Campagne de salissage

Un ancien directeur du ministère des Affaires étrangères de l'Éthiopie, Yohannes Abraha, qui est venu en visite au Canada l'an dernier, a expliqué que le gouvernement éthiopien avait entrepris une campagne de salissage dans la région du Tigré en plus de couper sévèrement dans le financement versé depuis trois ans. C'est ce qui a jeté les bases du conflit actuel déclenché en novembre dernier au Tigré.

Il ajoute que le conflit a également des racines historiques et politiques, mais que des enjeux régionaux ont également joué un rôle dans l'escalade de la violence.

Le gouvernement de la région de l'Amhara, dont les forces armées ont combattu les forces fédérales au Tigré, est en colère contre la manière dont les leaders tigréens ont milité en faveur d'un système fédéraliste où les États ont plus de pouvoir. L'Amhara souhaiterait voir le pouvoir centralisé dans la capitale.

L'Amhara voulait une Éthiopie unie. Pas de fédéralisme, pas de frontières, juste une Éthiopie unie sans égard aux diverses nationalités et aux différentes identités du pays, décrit M. Abraha.

Yohannes Abraha rapporte que, pour ajouter au chaos, le président de l'Érythrée, Isaias Afwerki, a déployé ses forces armées au Tigré pour soutenir le gouvernement éthiopien afin de se positionner comme un leader incontournable dans la corne de l'Afrique. Le Tigré lui apparaissait comme étant le seul obstacle à ses ambitions alors que la région constitue un asile pour les réfugiés érythréens et ses opposants politiques.

Un homme en veston portant des lunettes de soleil tient un micro de sa main droite.
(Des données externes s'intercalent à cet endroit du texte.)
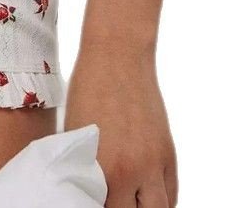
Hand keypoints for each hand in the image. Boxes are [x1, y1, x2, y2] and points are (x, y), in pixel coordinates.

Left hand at [64, 44, 177, 206]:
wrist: (117, 55)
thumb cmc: (87, 89)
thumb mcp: (76, 133)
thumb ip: (83, 168)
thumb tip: (82, 186)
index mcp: (103, 168)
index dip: (95, 206)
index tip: (88, 203)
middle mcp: (133, 171)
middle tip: (111, 202)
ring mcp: (154, 163)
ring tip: (130, 202)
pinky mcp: (168, 153)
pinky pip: (171, 192)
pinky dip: (161, 200)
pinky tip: (147, 199)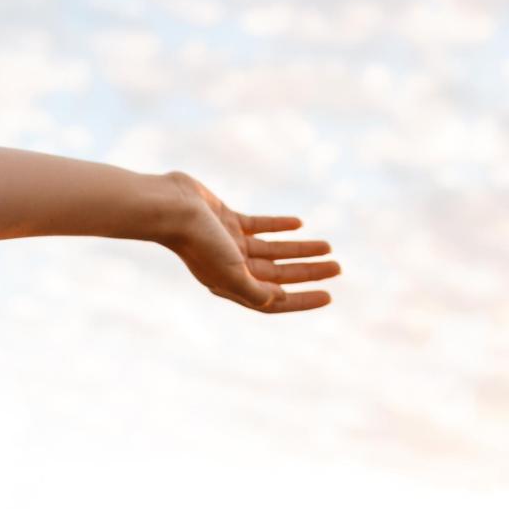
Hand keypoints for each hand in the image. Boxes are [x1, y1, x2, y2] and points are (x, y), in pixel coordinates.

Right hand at [150, 171, 340, 312]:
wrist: (171, 207)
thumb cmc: (198, 241)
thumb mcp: (229, 271)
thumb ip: (253, 289)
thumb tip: (277, 301)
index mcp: (231, 285)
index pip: (273, 299)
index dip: (302, 300)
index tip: (328, 296)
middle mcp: (231, 268)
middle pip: (279, 275)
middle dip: (308, 272)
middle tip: (337, 268)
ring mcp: (229, 244)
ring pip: (274, 250)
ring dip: (300, 249)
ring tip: (328, 246)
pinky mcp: (227, 220)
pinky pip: (259, 226)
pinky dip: (279, 226)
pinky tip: (300, 224)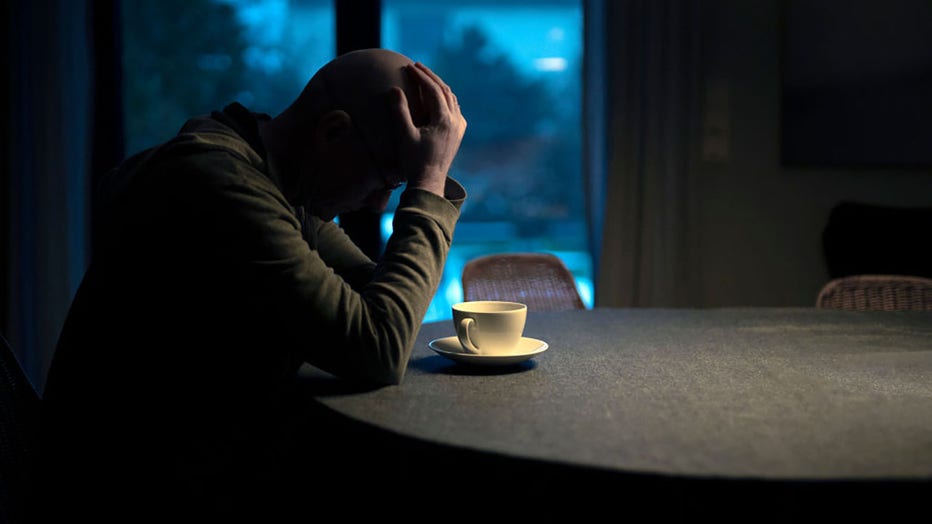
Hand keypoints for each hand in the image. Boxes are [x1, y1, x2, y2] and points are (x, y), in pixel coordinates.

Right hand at [390, 62, 466, 196]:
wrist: (429, 182)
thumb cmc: (414, 161)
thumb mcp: (404, 135)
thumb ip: (399, 111)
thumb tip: (394, 89)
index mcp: (443, 119)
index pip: (432, 89)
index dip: (420, 76)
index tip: (408, 66)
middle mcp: (455, 121)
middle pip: (444, 90)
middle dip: (430, 77)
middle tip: (416, 66)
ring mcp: (458, 128)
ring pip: (452, 99)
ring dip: (439, 86)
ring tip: (426, 78)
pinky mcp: (458, 135)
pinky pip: (455, 110)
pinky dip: (446, 99)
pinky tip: (440, 99)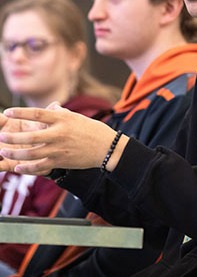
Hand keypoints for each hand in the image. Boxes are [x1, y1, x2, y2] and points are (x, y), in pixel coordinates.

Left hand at [0, 104, 127, 174]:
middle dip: (12, 138)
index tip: (8, 111)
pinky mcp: (61, 161)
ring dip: (15, 153)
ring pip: (31, 153)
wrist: (106, 148)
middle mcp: (59, 133)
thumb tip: (51, 108)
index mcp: (63, 119)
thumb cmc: (92, 130)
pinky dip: (27, 168)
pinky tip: (17, 167)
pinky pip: (40, 166)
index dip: (21, 112)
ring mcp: (59, 149)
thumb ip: (61, 114)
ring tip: (4, 151)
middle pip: (30, 135)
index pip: (38, 113)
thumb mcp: (76, 117)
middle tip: (1, 137)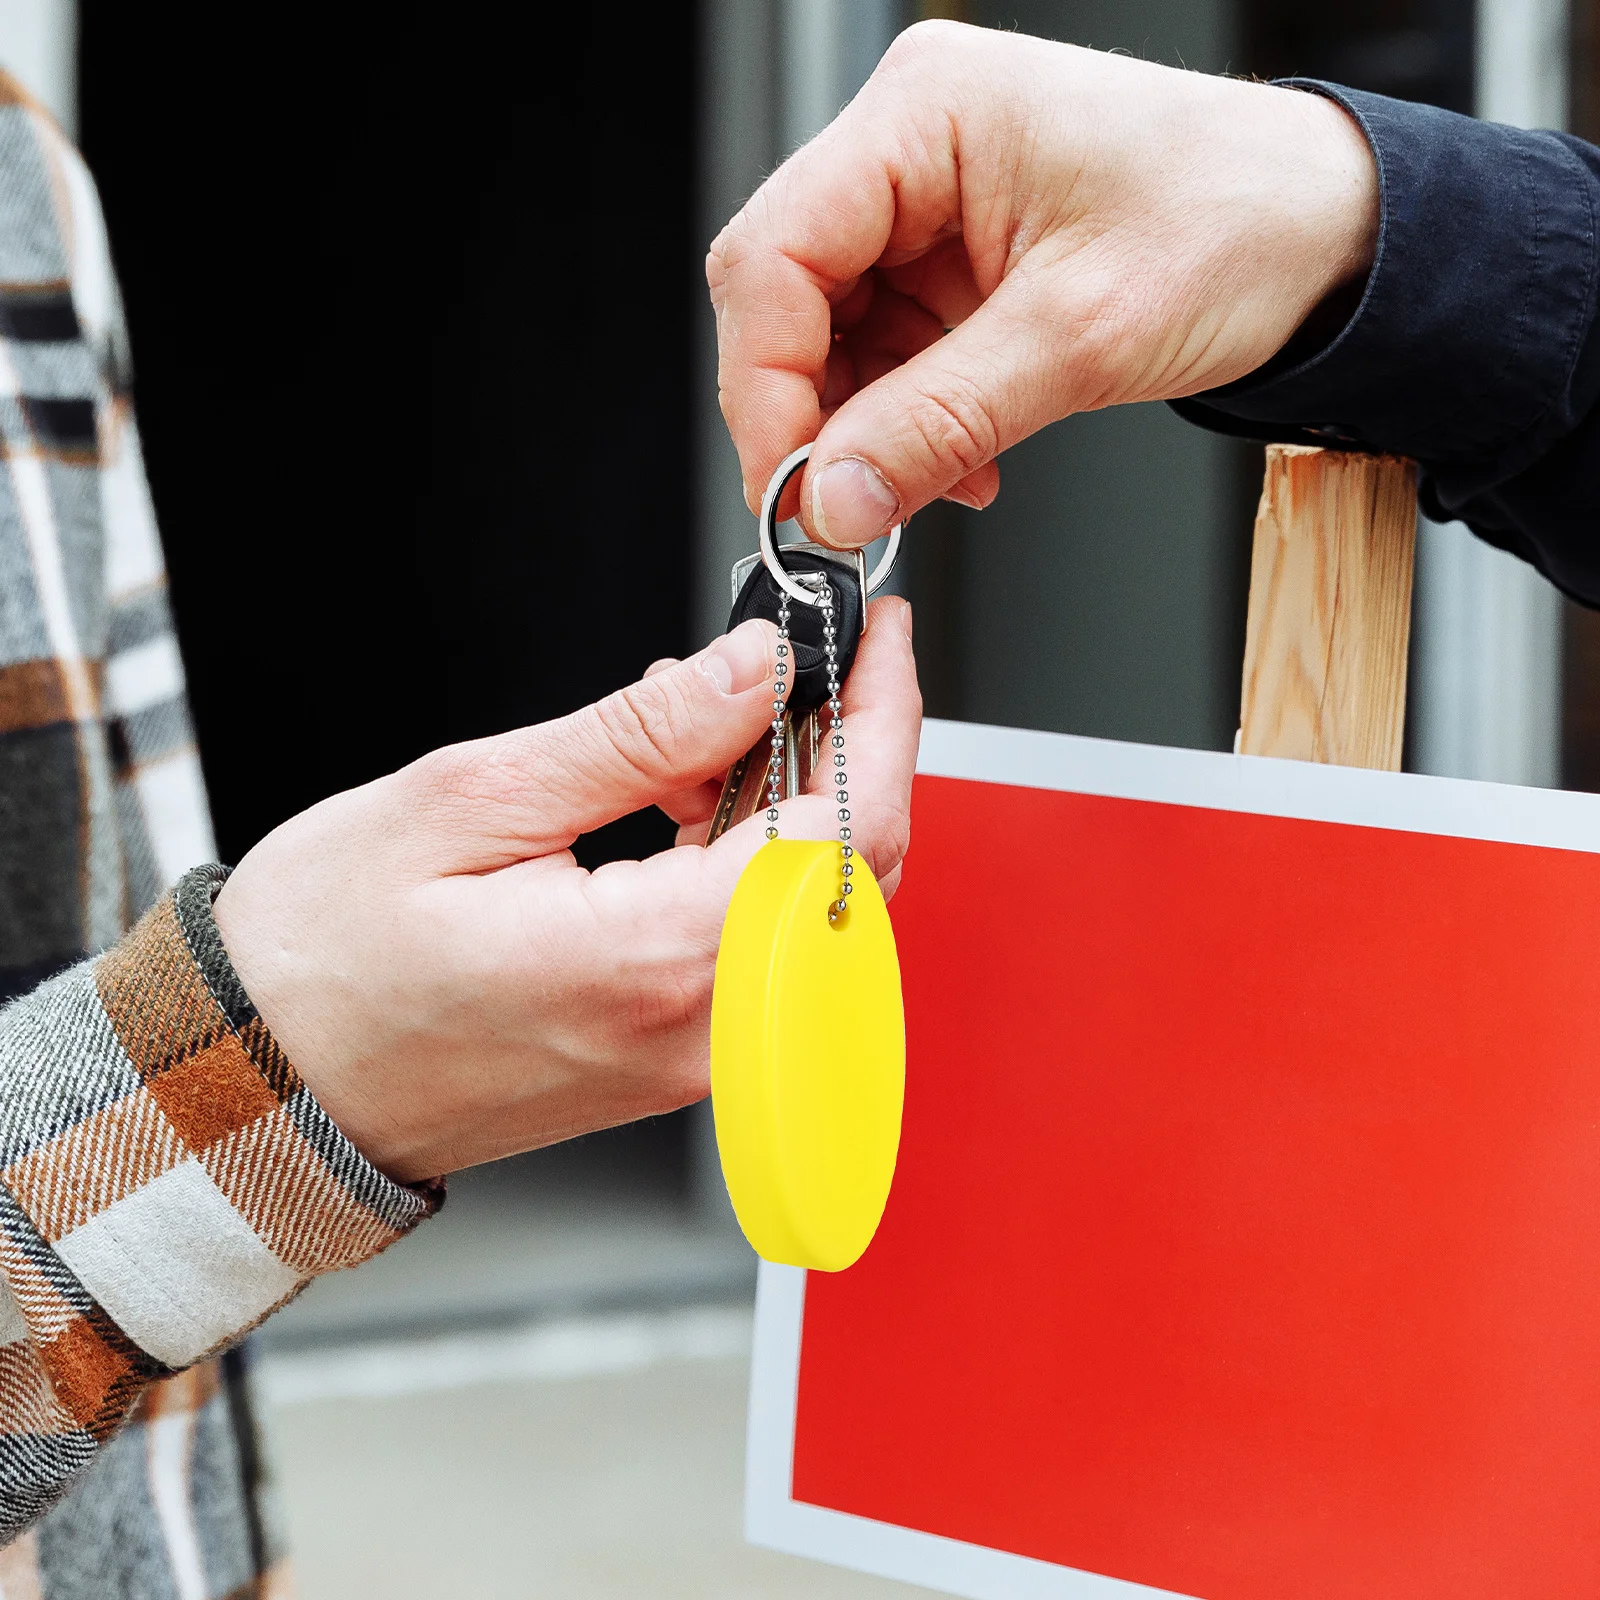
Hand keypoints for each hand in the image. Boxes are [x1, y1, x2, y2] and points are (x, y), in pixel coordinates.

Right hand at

Le premier ministre éthiopien Abiy Ahmed lors d'un rassemblement politique dans la ville de Jimma, dans la région d'Oromia.
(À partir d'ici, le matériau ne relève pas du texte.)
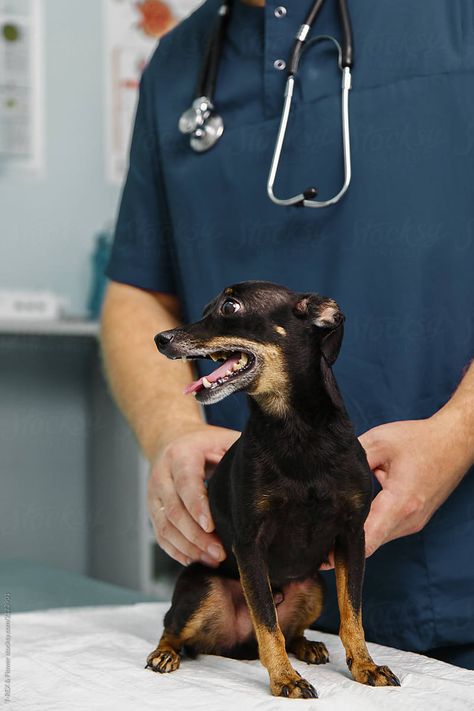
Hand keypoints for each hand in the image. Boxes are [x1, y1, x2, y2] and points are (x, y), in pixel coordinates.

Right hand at [148, 424, 240, 566]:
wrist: (172, 439)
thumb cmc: (206, 442)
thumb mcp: (223, 439)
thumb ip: (239, 452)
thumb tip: (270, 468)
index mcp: (181, 455)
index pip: (186, 482)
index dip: (197, 506)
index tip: (211, 527)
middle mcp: (162, 475)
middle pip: (175, 511)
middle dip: (197, 536)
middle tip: (219, 553)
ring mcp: (153, 494)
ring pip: (165, 527)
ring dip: (188, 547)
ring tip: (212, 560)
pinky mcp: (152, 509)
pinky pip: (160, 534)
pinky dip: (175, 550)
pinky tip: (194, 559)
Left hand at [320, 412, 471, 569]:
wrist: (454, 442)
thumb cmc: (419, 440)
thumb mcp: (379, 442)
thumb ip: (352, 461)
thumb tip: (329, 478)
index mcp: (400, 503)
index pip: (368, 540)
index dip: (342, 550)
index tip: (319, 556)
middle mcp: (408, 520)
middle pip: (370, 543)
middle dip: (343, 543)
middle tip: (314, 539)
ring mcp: (413, 523)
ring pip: (378, 538)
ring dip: (357, 535)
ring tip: (329, 527)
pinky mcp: (414, 520)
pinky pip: (386, 530)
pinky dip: (370, 527)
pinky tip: (351, 517)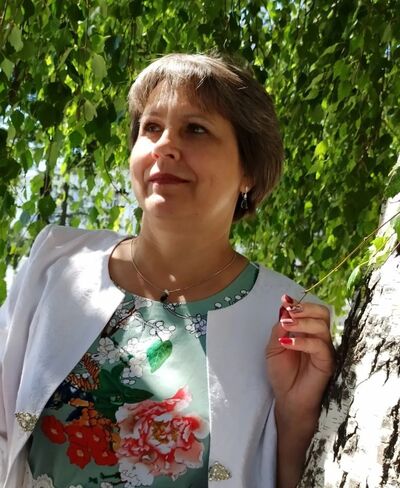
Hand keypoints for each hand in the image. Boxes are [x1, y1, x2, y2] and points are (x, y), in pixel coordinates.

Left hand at [265, 294, 334, 415]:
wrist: (287, 397)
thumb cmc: (282, 372)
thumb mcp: (274, 346)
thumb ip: (279, 329)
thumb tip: (284, 309)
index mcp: (307, 330)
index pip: (311, 310)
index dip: (299, 303)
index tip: (285, 301)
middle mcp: (318, 336)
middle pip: (323, 312)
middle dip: (305, 308)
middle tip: (289, 312)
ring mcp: (324, 348)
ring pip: (322, 326)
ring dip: (302, 323)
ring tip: (285, 326)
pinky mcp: (327, 362)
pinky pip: (319, 346)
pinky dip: (303, 341)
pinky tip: (287, 344)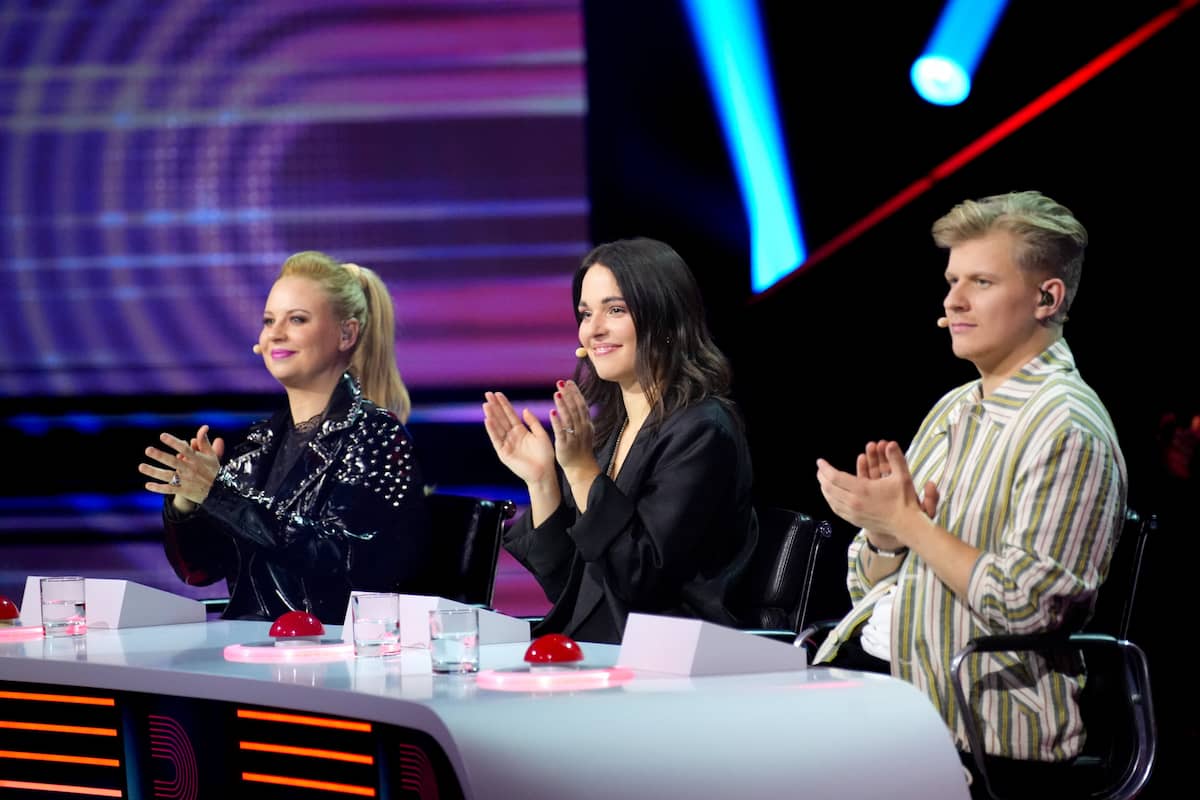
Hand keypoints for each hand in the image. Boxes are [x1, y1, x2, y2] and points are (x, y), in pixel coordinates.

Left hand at [139, 425, 223, 510]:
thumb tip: (203, 427)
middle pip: (173, 462)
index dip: (174, 442)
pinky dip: (158, 488)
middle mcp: (191, 469)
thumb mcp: (211, 455)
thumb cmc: (213, 470)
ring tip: (141, 467)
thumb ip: (204, 441)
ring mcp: (187, 481)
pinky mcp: (184, 491)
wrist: (219, 491)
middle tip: (148, 450)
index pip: (185, 449)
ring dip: (154, 472)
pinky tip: (147, 485)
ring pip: (168, 476)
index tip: (162, 436)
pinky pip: (169, 490)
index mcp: (197, 459)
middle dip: (160, 456)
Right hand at [482, 391, 555, 485]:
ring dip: (491, 416)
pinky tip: (488, 420)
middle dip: (495, 407)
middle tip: (487, 394)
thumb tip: (524, 410)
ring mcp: (506, 444)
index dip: (504, 404)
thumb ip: (533, 422)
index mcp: (520, 431)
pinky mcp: (503, 453)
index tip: (498, 393)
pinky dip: (492, 430)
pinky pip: (496, 439)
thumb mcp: (541, 434)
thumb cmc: (545, 455)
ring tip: (486, 404)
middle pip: (501, 418)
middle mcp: (512, 436)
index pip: (510, 414)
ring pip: (497, 427)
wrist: (544, 472)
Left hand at [550, 380, 597, 471]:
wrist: (581, 468)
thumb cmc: (580, 448)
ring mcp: (575, 436)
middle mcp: (582, 428)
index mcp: (586, 424)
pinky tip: (552, 412)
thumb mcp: (583, 430)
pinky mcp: (566, 444)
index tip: (568, 381)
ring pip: (569, 418)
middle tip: (561, 382)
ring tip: (557, 393)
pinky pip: (561, 431)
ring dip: (563, 405)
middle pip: (575, 408)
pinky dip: (557, 421)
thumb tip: (575, 400)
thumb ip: (579, 416)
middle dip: (568, 394)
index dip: (575, 393)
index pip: (581, 405)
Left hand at [817, 441, 932, 546]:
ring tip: (822, 481)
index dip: (826, 468)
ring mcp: (853, 513)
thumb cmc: (904, 500)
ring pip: (831, 500)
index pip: (835, 477)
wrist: (906, 525)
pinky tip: (830, 496)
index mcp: (862, 489)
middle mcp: (854, 502)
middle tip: (820, 469)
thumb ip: (895, 458)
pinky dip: (830, 501)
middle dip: (822, 477)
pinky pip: (836, 509)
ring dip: (824, 489)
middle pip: (829, 488)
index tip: (820, 462)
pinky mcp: (854, 521)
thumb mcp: (902, 476)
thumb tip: (891, 444)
Photo : Associated Press / Mulugeta Ayene

Toujours selon M. Abraha, le premier ministre de l'Éthiopie, Abiy Ahmed, cherche à devenir le roi de l'Éthiopie en matant toutes les forces politiques du pays. Une volonté à laquelle seule la région du Tigré a résisté jusqu'ici.

Le changement d'attitude d'Abiy Ahmed, de pacifiste lauréat du Nobel de la paix à va-t-en-guerre, a consterné les observateurs dans la région. Depuis le déclenchement du conflit dans le Tigré, la communauté internationale n'a eu que très peu d'accès à la région pour enquêter sur des allégations d'atrocités, notamment des viols et des famines forcées.
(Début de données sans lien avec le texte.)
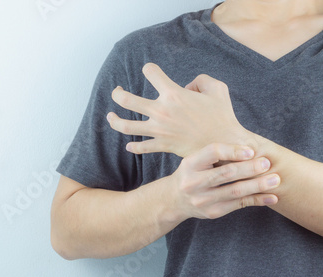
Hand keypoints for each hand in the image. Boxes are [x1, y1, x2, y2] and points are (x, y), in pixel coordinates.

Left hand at [107, 63, 253, 156]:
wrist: (226, 145)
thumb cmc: (223, 116)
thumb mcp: (218, 89)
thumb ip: (201, 80)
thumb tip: (186, 87)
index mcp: (174, 94)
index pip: (151, 73)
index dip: (149, 69)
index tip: (150, 71)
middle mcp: (162, 111)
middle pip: (127, 101)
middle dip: (117, 94)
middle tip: (116, 92)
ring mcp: (160, 130)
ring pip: (127, 126)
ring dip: (114, 120)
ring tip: (110, 116)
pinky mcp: (163, 146)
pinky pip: (141, 147)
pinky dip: (133, 147)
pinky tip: (129, 145)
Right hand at [169, 143, 279, 219]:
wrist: (174, 199)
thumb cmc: (191, 174)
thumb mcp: (194, 160)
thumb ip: (215, 155)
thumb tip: (250, 148)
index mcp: (190, 164)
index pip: (212, 152)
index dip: (233, 150)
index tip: (251, 150)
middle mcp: (193, 183)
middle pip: (226, 173)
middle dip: (249, 168)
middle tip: (267, 163)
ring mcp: (202, 200)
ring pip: (235, 191)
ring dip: (258, 185)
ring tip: (275, 179)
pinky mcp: (213, 212)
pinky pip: (239, 204)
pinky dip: (257, 200)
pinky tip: (272, 197)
D'après l'expert de l'Université Carleton Tag Elkhazin, le premier ministre Ahmed est plus défié que jamais, mais cela ne veut pas nécessairement dire qu'il va perdre le pouvoir alors que le pays attend les résultats des élections nationales.

Tag Elkhazin croit que les voix de plus en plus fortes en faveur de l'autonomie du Tigré risquent de créer une nouvelle dynamique pouvant mener à nouveau à une escalade de la violence dans la région.

Pour faire pression sur l'Éthiopie et forcer l'État à résoudre le conflit, la communauté internationale peut agir en cessant de financer le gouvernement fédéral et en imposant des sanctions à ceux qui dirigent les campagnes militaires, dont le premier ministre Ahmed, analyse M. Elkhazin.